Response: Control memory use by setting entry limits for the regions.
If a distributed message does not get a response within a specified time, it sends an alert to signal that something might be wrong with the system member that has not responded. The alert is logged in the sender’s log as a warning.
A timeout alert can be considered normal.
Response:
A client and server produces a SocketTimeoutException when it stops waiting for a response from the other side of the connection and closes the socket. This exception typically happens on the handshake or when establishing a callback connection.
Response:
Increase the default socket timeout setting for the member. This timeout is set separately for the client Pool. For a client/server configuration, adjust the “read-timeout” value as described in <pool> or use the org.apache.geode.cache.client.PoolFactory.setReadTimeout
method.
A cluster member’s Cache and DistributedSystem are forcibly closed by the system membership coordinator if it becomes sick or too slow to respond to heartbeat requests. When this happens, listeners receive RegionDestroyed notification with an opcode of FORCED_DISCONNECT. The Tanzu GemFire log file for the member shows a ForcedDisconnectException with the message
This member has been forced out of the cluster because it did not respond
within member-timeout milliseconds
Response:
To minimize the chances of this happening, you can increase the DistributedSystem property member-timeout. Take care, however, as this setting also controls the length of time required to notice a network failure. It should not be set too high.

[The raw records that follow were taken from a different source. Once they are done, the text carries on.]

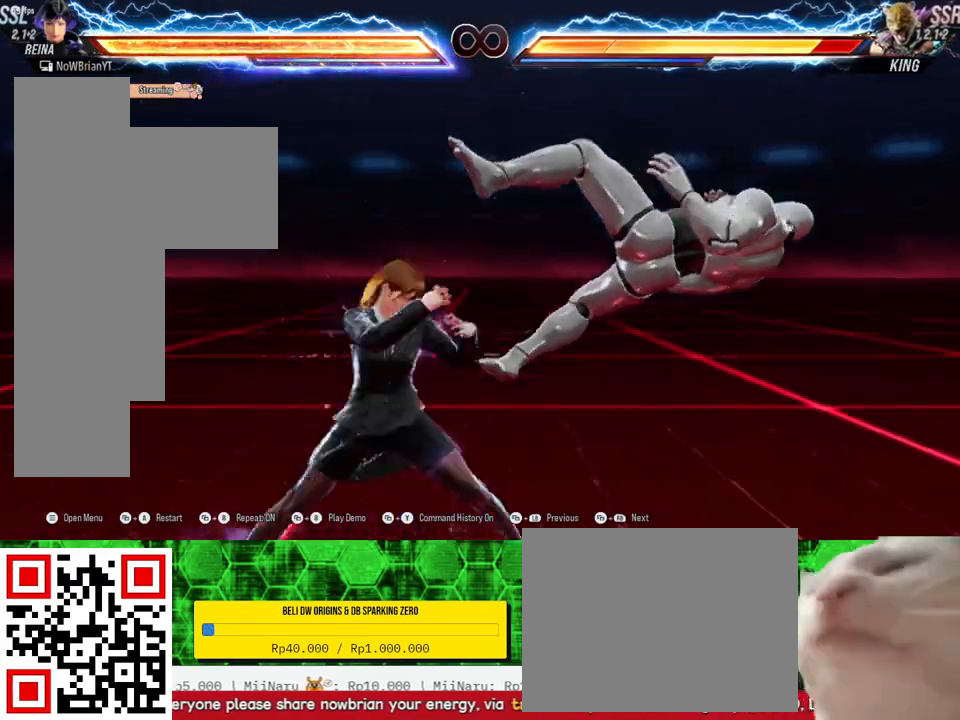
{"buttons": [], "right_stick": "center", "events": [[33, "DPAD_RIGHT", "up"]]}
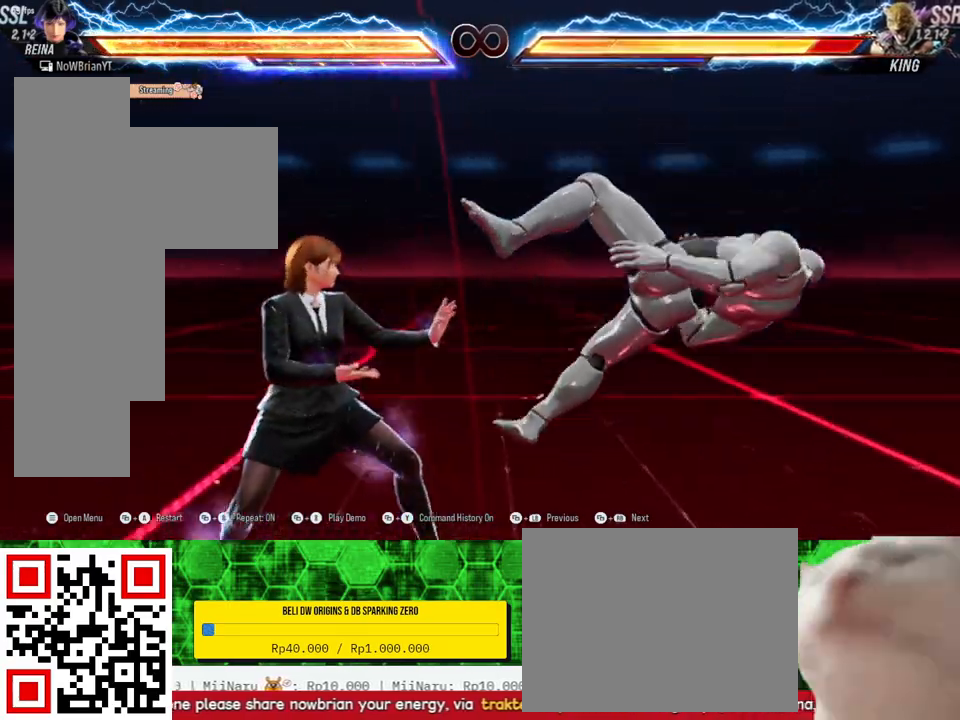
{"buttons": [], "right_stick": "center", "events": [[400, "CROSS", "down"], [500, "CROSS", "up"]]}
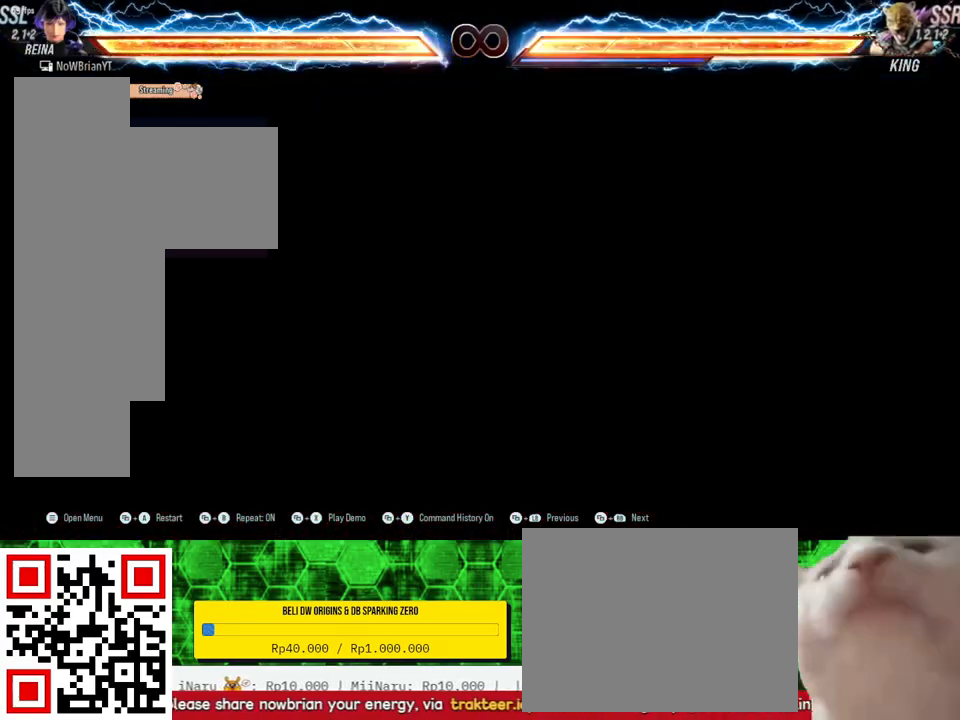
{"buttons": ["DPAD_RIGHT"], "right_stick": "center", "events": [[467, "DPAD_RIGHT", "down"]]}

Suspect a network problem or a problem in the configuration of transport for memory and discovery.
Response:
This situation can leave your caches in an inconsistent state. In networking circles, this kind of network outage is called the “split brain problem.”
Response:
Also see Understanding and Recovering from Network Outages.
Suspect a problem with the network, or the locator.
Response:
Check the health of your system members. Search the logs for this string:
Uncaught exception
An uncaught exception means a severe error, often an OutOfMemoryError. See OutOfMemoryError.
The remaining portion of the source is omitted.